Nonetheless, the circle has now turned 360 degrees: Vertical integration is back in favour. Australia’s Macarthur Coal, which supplies a third of the coal used by the world steel industry, has been bought by milling companies eager to secure their own fuel source (Armitage, 2010). ArcelorMittal, the world’s largest steel maker, has restructured into a vertical company, buying iron ore mines from Liberia to Mexico (Armitage, 2010). Anglian Building Products, one of the UK’s largest double-glazing companies, has adopted vertical integration as its business model too, operating glass furnaces, blending its own PVC to extrude into sections, and employing its own van fleet and installation staff.
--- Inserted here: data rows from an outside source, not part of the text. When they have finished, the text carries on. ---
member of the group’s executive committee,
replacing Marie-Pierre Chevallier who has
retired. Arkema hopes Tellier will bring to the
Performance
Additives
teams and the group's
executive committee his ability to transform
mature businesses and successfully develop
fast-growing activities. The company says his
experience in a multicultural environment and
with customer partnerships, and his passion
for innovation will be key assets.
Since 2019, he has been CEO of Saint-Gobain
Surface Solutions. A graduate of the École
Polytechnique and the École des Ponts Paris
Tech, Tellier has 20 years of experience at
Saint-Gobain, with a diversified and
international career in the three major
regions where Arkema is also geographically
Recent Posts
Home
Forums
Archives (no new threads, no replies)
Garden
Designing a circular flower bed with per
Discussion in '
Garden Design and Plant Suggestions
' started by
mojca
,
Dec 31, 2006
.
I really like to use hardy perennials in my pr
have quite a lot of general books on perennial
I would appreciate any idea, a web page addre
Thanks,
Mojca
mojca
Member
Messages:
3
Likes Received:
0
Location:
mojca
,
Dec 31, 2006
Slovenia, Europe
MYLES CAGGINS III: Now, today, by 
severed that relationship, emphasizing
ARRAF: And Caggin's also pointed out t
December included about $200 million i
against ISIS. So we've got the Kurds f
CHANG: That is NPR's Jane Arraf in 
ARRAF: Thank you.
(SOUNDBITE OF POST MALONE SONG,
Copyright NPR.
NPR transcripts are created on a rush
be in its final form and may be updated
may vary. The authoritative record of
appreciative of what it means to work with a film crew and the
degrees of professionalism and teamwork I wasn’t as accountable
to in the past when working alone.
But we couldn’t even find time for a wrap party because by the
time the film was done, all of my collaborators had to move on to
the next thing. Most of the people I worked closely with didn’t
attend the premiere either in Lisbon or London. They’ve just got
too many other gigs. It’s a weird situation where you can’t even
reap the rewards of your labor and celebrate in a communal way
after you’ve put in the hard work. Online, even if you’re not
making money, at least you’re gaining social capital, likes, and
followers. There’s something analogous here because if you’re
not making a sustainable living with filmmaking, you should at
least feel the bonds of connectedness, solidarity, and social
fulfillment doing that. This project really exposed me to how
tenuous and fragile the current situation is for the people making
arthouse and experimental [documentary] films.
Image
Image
Director Melanie Russell says: “One of the main competitive advantages is that we operate a vertically-integrated service enabling total control of all processes, from initial design, survey, manufacture, fabrication and glazing to final installation and after sales support.” (Armitage, 2010) The resurgence of vertical integration is largely due to the reason that, when vertical integration was in “decline” or “out of fashion”, many companies outsourced their customer services to call-centers, often overseas. However, they lost control of their vital functions which proved unsatisfactory for many companies performances and so companies such as the mobile groups Orange and AT&T Inc, as well as Abbey National bank, now Santander, are among many firms bringing vertical integration back into the limelight.(Armitage, 2010) The resurgence of vertical integration has not been restricted to the UK only, India who has arguably acquired the biggest gain from the outsourcing of customer service has the most to lose due to the return of vertical integration. However, India has also embraced vertical integration. One of its organization, Reliance Industries, stretches from oil production through textiles, to retailing, and Chairman Mukesh Ambani says: “Backward vertical integration has been the cornerstone of the evolution and growth of Resolution.” (Reliance Industries Limited).Another well know Indian organization “Tata” has also recently adopted the same policy, following its purchase of Britain’s Corus steel company by buying vehicle makers Jaguar and Land Rover (BBC,2008)
Despite the resurgence of vertical integration, the main brake on this trend may be the fear of governments, that vertical integration is non-competitive. The European Union (EU) blocked General Electric’s $44 billion bid for Honeywell’s (Bloomberg, 2001) since it believed that a combined group would control too much of the jet engines market, while British regulators stepped in to deter Sky television from owning Manchester United Football Club and in 2009 blocked a ticket agency from buying a concert organizer (Armitage,2010). But while trends in organizational structure keep changing, the current wish to control supplies and outlets is making vertical integration popular again.